Given instruction:
Return each line of the entries below that contains the word "locality".

Working data:

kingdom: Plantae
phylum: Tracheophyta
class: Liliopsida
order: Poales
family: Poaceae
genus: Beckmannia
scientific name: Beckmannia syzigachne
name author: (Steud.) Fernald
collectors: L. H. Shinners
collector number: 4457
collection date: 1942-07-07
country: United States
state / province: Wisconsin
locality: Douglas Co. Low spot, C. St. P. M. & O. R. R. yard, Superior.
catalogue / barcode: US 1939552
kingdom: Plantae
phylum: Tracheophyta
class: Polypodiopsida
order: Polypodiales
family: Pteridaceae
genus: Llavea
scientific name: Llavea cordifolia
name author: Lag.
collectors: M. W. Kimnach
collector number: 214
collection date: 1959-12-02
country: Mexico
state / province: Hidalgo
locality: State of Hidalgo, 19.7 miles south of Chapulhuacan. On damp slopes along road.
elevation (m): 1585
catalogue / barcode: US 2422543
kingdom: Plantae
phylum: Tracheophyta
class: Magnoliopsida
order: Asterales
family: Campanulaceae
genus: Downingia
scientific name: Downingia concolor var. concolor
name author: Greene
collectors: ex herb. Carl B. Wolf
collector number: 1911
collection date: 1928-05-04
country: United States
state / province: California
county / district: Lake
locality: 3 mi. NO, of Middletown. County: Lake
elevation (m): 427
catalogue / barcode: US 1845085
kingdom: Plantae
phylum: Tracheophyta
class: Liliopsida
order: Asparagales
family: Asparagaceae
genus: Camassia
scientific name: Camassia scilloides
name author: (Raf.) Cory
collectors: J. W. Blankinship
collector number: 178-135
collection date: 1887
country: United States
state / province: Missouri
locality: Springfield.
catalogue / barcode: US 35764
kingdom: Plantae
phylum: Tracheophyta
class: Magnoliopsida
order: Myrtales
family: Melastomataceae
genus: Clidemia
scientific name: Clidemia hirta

Response for this exercise:
locality: Douglas Co. Low spot, C. St. P. M. & O. R. R. yard, Superior.
locality: State of Hidalgo, 19.7 miles south of Chapulhuacan. On damp slopes along road.
locality: 3 mi. NO, of Middletown. County: Lake
locality: Springfield.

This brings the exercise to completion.